Closed GoogleCodeExporter closed 9 years ago
Fixed in reinsert.pm r116 with result:
Tokenizer <g id="0"> programma have to be , the <g id="1"> <g id="2"> </g>
sadala </g> <g id="3"> </g> ievadīto & $ tekstu teikumos , and the teikumus
vārdos14 . </g>
Not exactly what expected, but the current algorithm cannot:
1. Output opening and closing tags in a specific order before before a phrase,
ie. it cannot output "<g id="1"> </g> <g id="2">". It first outputs all opening
tags, then outputs all closing tags before a phrase, then the phrase, then all
closing tags after a phrase. Note that an order cannot necessarily determined:
the combination of tag pairs around target phrases is different from the
source. If you need strict tag order, you can use an alternative mechanism with
wrap_markup.pm (this also prevents any phrase reordering across markup).

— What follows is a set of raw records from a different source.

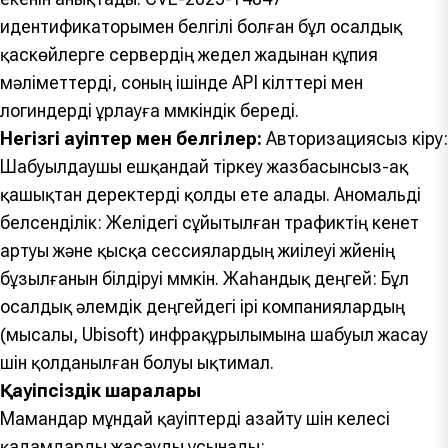
идентификаторымен белгілі болған бұл осалдық
қаскөйлерге сервердің жедел жадынан құпия
мәліметтерді, соның ішінде API кілттері мен
логиндерді ұрлауға мүмкіндік береді.
Негізгі қауіптер мен белгілер:
Авторизациясыз кіру:
Шабуылдаушы ешқандай тіркеу жазбасынсыз-ақ
қашықтан деректерді қолды ете алады. Аномальді
белсенділік: Желідегі сұйытылған трафиктің кенет
артуы және қысқа сессиялардың жиілеуі жүйенің
бұзылғанын білдіруі мүмкін. Жаһандық деңгей: Бұл
осалдық әлемдік деңгейдегі ірі компаниялардың
(мысалы, Ubisoft) инфрақұрылымына шабуыл жасау
үшін қолданылған болуы ықтимал.
Қауіпсіздік шаралары
Мамандар мұндай қауіптерді азайту үшін келесі
қадамдарды жасауды ұсынады:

2. Close <g id="2"> after <g id="3">. The former is associated with the phrase
"sadala" only, so it needs to be closed after that phrase. <g id="3"> is
associated with the phrase starting with "ievadīto"
Fixing this further would be a feature request, but it has the problem already
described in 1. and basically tag combinations '<g id="1"> </g>' without a
token in between them should not really happen. These should really be isolated
tags '<x id="1"/>'.
Original comment by Achi...@gmail.com
on 31 Jan 2012 at 11:40
Correction: fixed with reinsert.pm r119
Original comment by Achi...@gmail.com
on 31 Jan 2012 at 11:42
Original issue reported on code.google.com by
Achi...@gmail.com
on 31 Jan 2012 at 11:35